Rendered images with source text
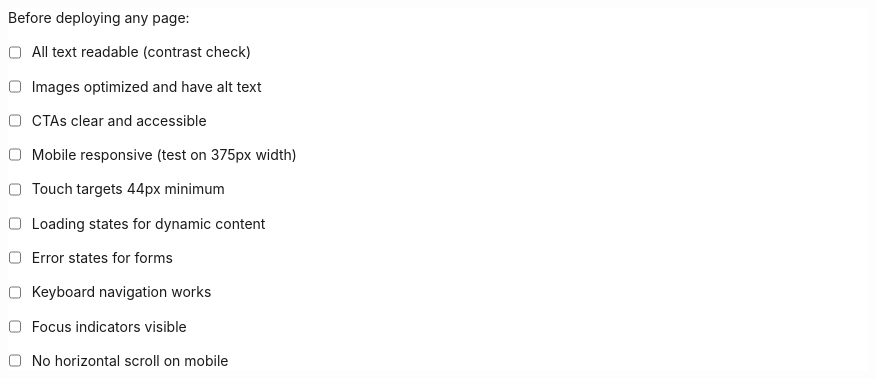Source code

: Before deploying any page:
- [ ] All text readable (contrast check)
- [ ] Images optimized and have alt text
- [ ] CTAs clear and accessible
- [ ] Mobile responsive (test on 375px width)
- [ ] Touch targets 44px minimum
- [ ] Loading states for dynamic content
- [ ] Error states for forms
- [ ] Keyboard navigation works
- [ ] Focus indicators visible
- [ ] No horizontal scroll on mobile

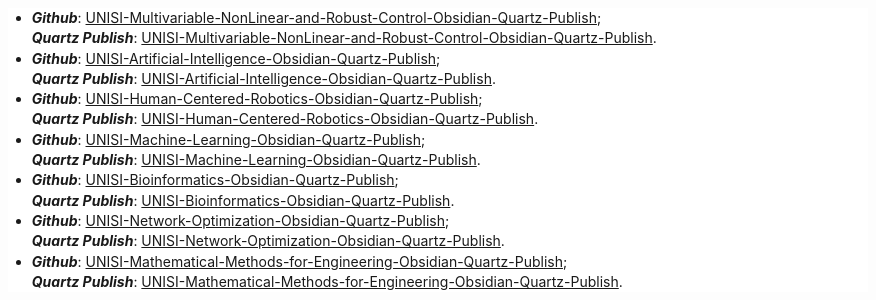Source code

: - ***Github***: [UNISI-Multivariable-NonLinear-and-Robust-Control-Obsidian-Quartz-Publish](https://github.com/Uomocosa/UNISI-Multivariable-NonLinear-and-Robust-Control-Obsidian-Quartz-Publish);<br>***Quartz Publish***: [UNISI-Multivariable-NonLinear-and-Robust-Control-Obsidian-Quartz-Publish](https://uomocosa.github.io/UNISI-Multivariable-NonLinear-and-Robust-Control-Obsidian-Quartz-Publish).
- ***Github***: [UNISI-Artificial-Intelligence-Obsidian-Quartz-Publish](https://github.com/Uomocosa/UNISI-Artificial-Intelligence-Obsidian-Quartz-Publish);<br>***Quartz Publish***: [UNISI-Artificial-Intelligence-Obsidian-Quartz-Publish](https://uomocosa.github.io/UNISI-Artificial-Intelligence-Obsidian-Quartz-Publish).
- ***Github***: [UNISI-Human-Centered-Robotics-Obsidian-Quartz-Publish](https://github.com/Uomocosa/UNISI-Human-Centered-Robotics-Obsidian-Quartz-Publish);<br>***Quartz Publish***: [UNISI-Human-Centered-Robotics-Obsidian-Quartz-Publish](https://uomocosa.github.io/UNISI-Human-Centered-Robotics-Obsidian-Quartz-Publish).
- ***Github***: [UNISI-Machine-Learning-Obsidian-Quartz-Publish](https://github.com/Uomocosa/UNISI-Machine-Learning-Obsidian-Quartz-Publish);<br>***Quartz Publish***: [UNISI-Machine-Learning-Obsidian-Quartz-Publish](https://uomocosa.github.io/UNISI-Machine-Learning-Obsidian-Quartz-Publish).
- ***Github***: [UNISI-Bioinformatics-Obsidian-Quartz-Publish](https://github.com/Uomocosa/UNISI-Bioinformatics-Obsidian-Quartz-Publish);<br>***Quartz Publish***: [UNISI-Bioinformatics-Obsidian-Quartz-Publish](https://uomocosa.github.io/UNISI-Bioinformatics-Obsidian-Quartz-Publish).
- ***Github***: [UNISI-Network-Optimization-Obsidian-Quartz-Publish](https://github.com/Uomocosa/UNISI-Network-Optimization-Obsidian-Quartz-Publish);<br>***Quartz Publish***: [UNISI-Network-Optimization-Obsidian-Quartz-Publish](https://uomocosa.github.io/UNISI-Network-Optimization-Obsidian-Quartz-Publish).
- ***Github***: [UNISI-Mathematical-Methods-for-Engineering-Obsidian-Quartz-Publish](https://github.com/Uomocosa/UNISI-Mathematical-Methods-for-Engineering-Obsidian-Quartz-Publish);<br>***Quartz Publish***: [UNISI-Mathematical-Methods-for-Engineering-Obsidian-Quartz-Publish](https://uomocosa.github.io/UNISI-Mathematical-Methods-for-Engineering-Obsidian-Quartz-Publish).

Activity:
Your answer is an exact copy of the records above, stripped of pictures.

Written reply:
Source code

: Before deploying any page:
- [ ] All text readable (contrast check)
- [ ] Images optimized and have alt text
- [ ] CTAs clear and accessible
- [ ] Mobile responsive (test on 375px width)
- [ ] Touch targets 44px minimum
- [ ] Loading states for dynamic content
- [ ] Error states for forms
- [ ] Keyboard navigation works
- [ ] Focus indicators visible
- [ ] No horizontal scroll on mobile

Source code

: - ***Github***: [UNISI-Multivariable-NonLinear-and-Robust-Control-Obsidian-Quartz-Publish](https://github.com/Uomocosa/UNISI-Multivariable-NonLinear-and-Robust-Control-Obsidian-Quartz-Publish);<br>***Quartz Publish***: [UNISI-Multivariable-NonLinear-and-Robust-Control-Obsidian-Quartz-Publish](https://uomocosa.github.io/UNISI-Multivariable-NonLinear-and-Robust-Control-Obsidian-Quartz-Publish).
- ***Github***: [UNISI-Artificial-Intelligence-Obsidian-Quartz-Publish](https://github.com/Uomocosa/UNISI-Artificial-Intelligence-Obsidian-Quartz-Publish);<br>***Quartz Publish***: [UNISI-Artificial-Intelligence-Obsidian-Quartz-Publish](https://uomocosa.github.io/UNISI-Artificial-Intelligence-Obsidian-Quartz-Publish).
- ***Github***: [UNISI-Human-Centered-Robotics-Obsidian-Quartz-Publish](https://github.com/Uomocosa/UNISI-Human-Centered-Robotics-Obsidian-Quartz-Publish);<br>***Quartz Publish***: [UNISI-Human-Centered-Robotics-Obsidian-Quartz-Publish](https://uomocosa.github.io/UNISI-Human-Centered-Robotics-Obsidian-Quartz-Publish).
- ***Github***: [UNISI-Machine-Learning-Obsidian-Quartz-Publish](https://github.com/Uomocosa/UNISI-Machine-Learning-Obsidian-Quartz-Publish);<br>***Quartz Publish***: [UNISI-Machine-Learning-Obsidian-Quartz-Publish](https://uomocosa.github.io/UNISI-Machine-Learning-Obsidian-Quartz-Publish).
- ***Github***: [UNISI-Bioinformatics-Obsidian-Quartz-Publish](https://github.com/Uomocosa/UNISI-Bioinformatics-Obsidian-Quartz-Publish);<br>***Quartz Publish***: [UNISI-Bioinformatics-Obsidian-Quartz-Publish](https://uomocosa.github.io/UNISI-Bioinformatics-Obsidian-Quartz-Publish).
- ***Github***: [UNISI-Network-Optimization-Obsidian-Quartz-Publish](https://github.com/Uomocosa/UNISI-Network-Optimization-Obsidian-Quartz-Publish);<br>***Quartz Publish***: [UNISI-Network-Optimization-Obsidian-Quartz-Publish](https://uomocosa.github.io/UNISI-Network-Optimization-Obsidian-Quartz-Publish).
- ***Github***: [UNISI-Mathematical-Methods-for-Engineering-Obsidian-Quartz-Publish](https://github.com/Uomocosa/UNISI-Mathematical-Methods-for-Engineering-Obsidian-Quartz-Publish);<br>***Quartz Publish***: [UNISI-Mathematical-Methods-for-Engineering-Obsidian-Quartz-Publish](https://uomocosa.github.io/UNISI-Mathematical-Methods-for-Engineering-Obsidian-Quartz-Publish).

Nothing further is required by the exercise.